Here’s what’s been going on in my ears this week:
- Sarah Chang – Pablo de Sarasate’s Carmen Fantasy . The story of the opera (Bizet) is wild. It’s an opera, though. Someone’s gotta die.
- Sarah Chang – Vivaldi’s Four Seasons. It goes hard when you hear it in its own context, rather than whatever dumbass commercial it’s slapped across.
- Sarah Chang – The Sibelius Violin Concerto in D Minor. Had me crying tears of awe in my apartment at midnight after 4th of July. You can’t keep me away from Sarah Chang’s music! You cannot!

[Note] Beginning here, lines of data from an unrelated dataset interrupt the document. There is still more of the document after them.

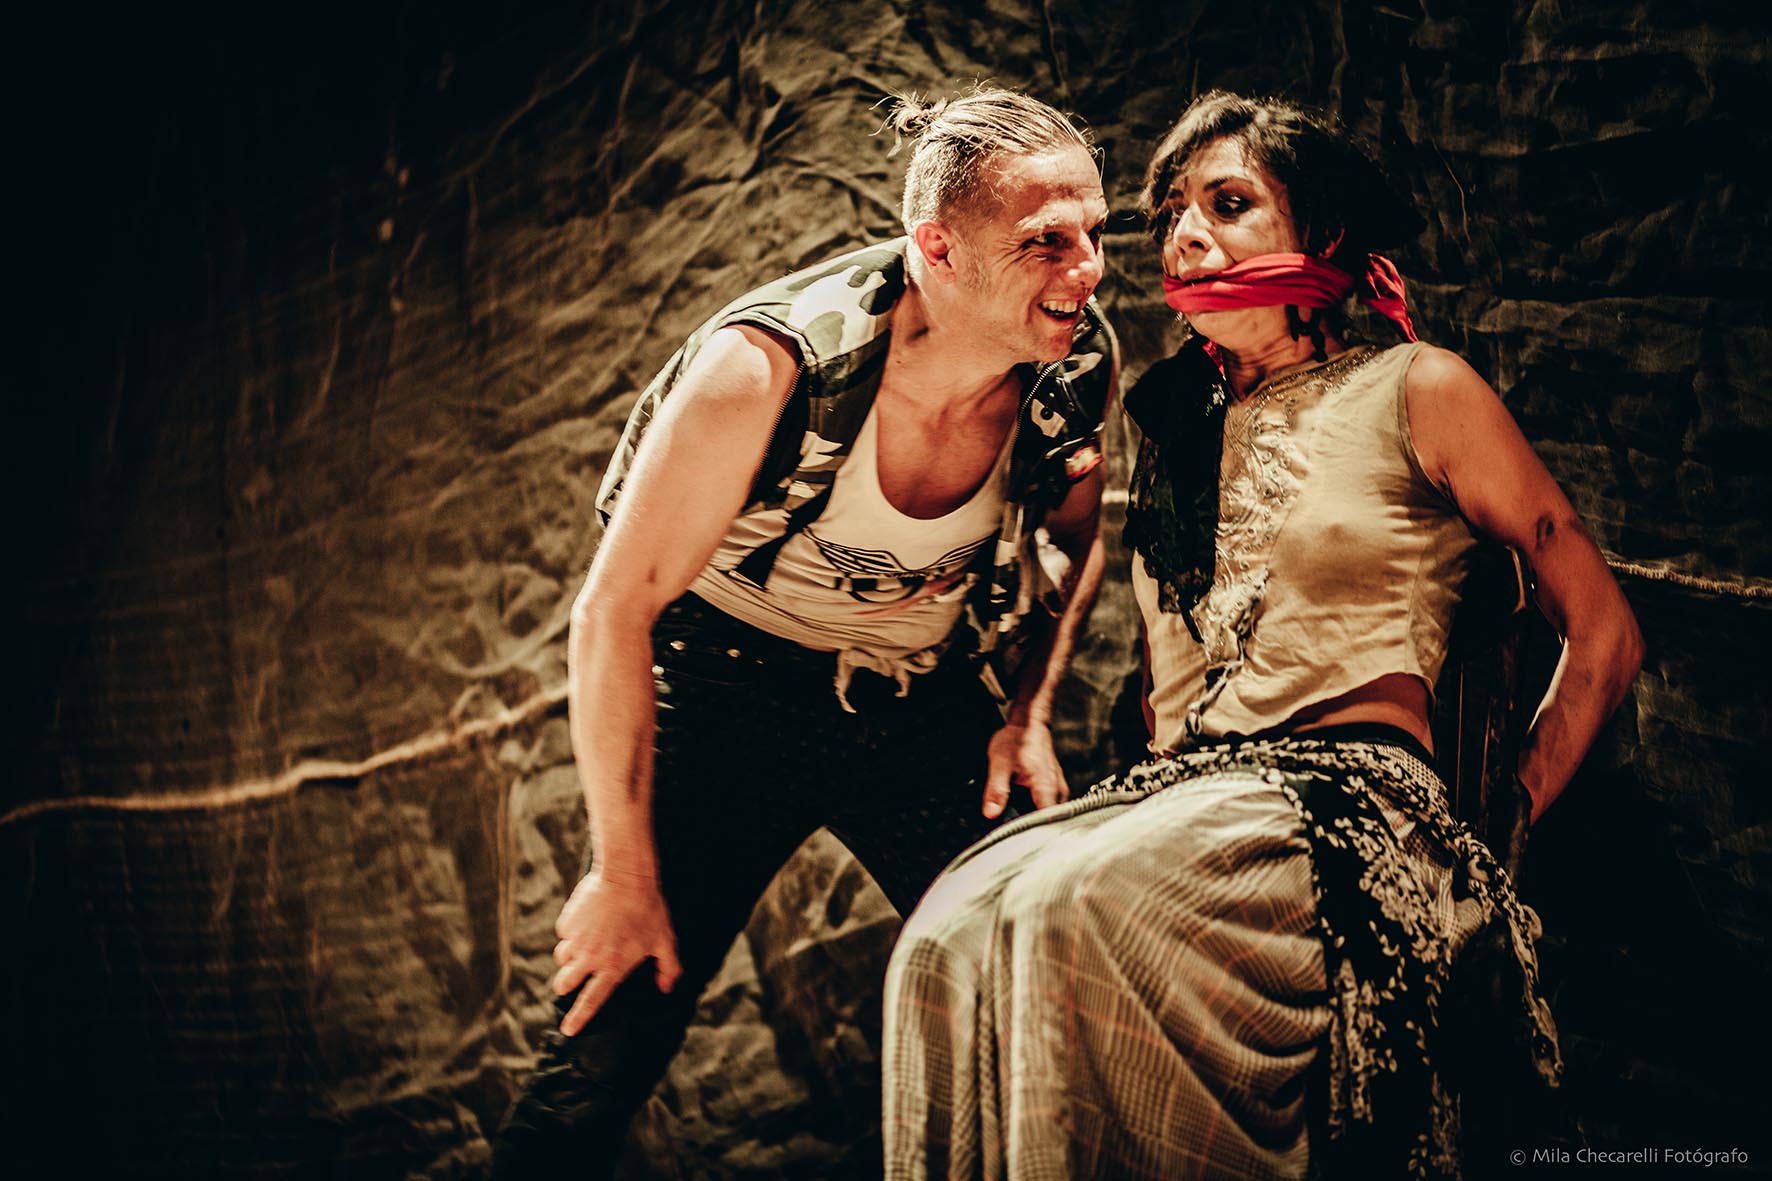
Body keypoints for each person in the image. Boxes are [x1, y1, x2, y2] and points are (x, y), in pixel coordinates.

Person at [882, 91, 1644, 1181]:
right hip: (1181, 797)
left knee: (1064, 906)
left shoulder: (1417, 387)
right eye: (1172, 215)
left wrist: (1495, 830)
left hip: (1349, 800)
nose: (1185, 236)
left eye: (1228, 204)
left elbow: (1604, 631)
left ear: (1319, 231)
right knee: (944, 935)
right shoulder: (1172, 435)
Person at [491, 84, 1120, 1176]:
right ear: (937, 248)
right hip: (731, 695)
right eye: (1046, 243)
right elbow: (613, 609)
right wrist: (623, 872)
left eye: (1096, 235)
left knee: (1054, 990)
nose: (1088, 271)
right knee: (607, 1045)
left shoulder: (1068, 360)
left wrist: (1024, 715)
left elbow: (1079, 540)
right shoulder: (768, 368)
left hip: (921, 699)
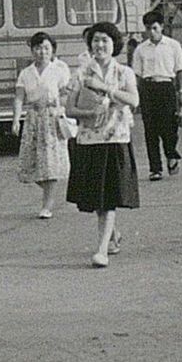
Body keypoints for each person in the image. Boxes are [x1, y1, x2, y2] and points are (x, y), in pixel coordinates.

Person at [65, 22, 140, 268]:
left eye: (105, 40)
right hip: (88, 140)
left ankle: (101, 250)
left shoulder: (124, 72)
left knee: (108, 199)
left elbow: (133, 100)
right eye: (95, 40)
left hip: (115, 139)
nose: (99, 45)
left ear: (114, 44)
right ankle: (113, 235)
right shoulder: (81, 73)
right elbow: (69, 108)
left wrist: (106, 89)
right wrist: (88, 113)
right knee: (99, 199)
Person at [11, 31, 71, 218]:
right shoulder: (26, 73)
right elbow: (19, 97)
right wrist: (15, 119)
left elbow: (67, 93)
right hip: (33, 120)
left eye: (46, 48)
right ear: (32, 50)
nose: (42, 52)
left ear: (52, 50)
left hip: (52, 119)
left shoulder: (59, 70)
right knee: (30, 165)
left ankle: (47, 205)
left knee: (50, 163)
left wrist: (57, 105)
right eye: (38, 48)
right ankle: (49, 193)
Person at [132, 10, 182, 181]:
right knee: (151, 129)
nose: (152, 32)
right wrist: (135, 96)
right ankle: (155, 168)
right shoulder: (140, 49)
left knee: (170, 126)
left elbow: (180, 71)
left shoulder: (173, 46)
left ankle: (171, 154)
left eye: (155, 28)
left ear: (162, 27)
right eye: (148, 29)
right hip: (148, 88)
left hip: (166, 87)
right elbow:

- Scott Walker – his album Scott 4. My first foray into his music. I liked The Seventh Seal (based on Ingmar Bergman’s movie of the same name) for both the wrong reason and the right one. Right reason: I like chess and songs that have stories in them. Wrong reason: I thought this was named after Seven Samurai by Akira Kurosawa. Which is a movie I have seen recently. Which has a different name than the song. Which has nothing to do with chess.
- Cameron Winter’s Heavy Metal. Same as last week and the month before. Bought the vinyl this week, don’t have a record player.
Idk if this is more or less depressing than the last time I did this. Either way, new Geese music drops tomorrow. Hell yeah.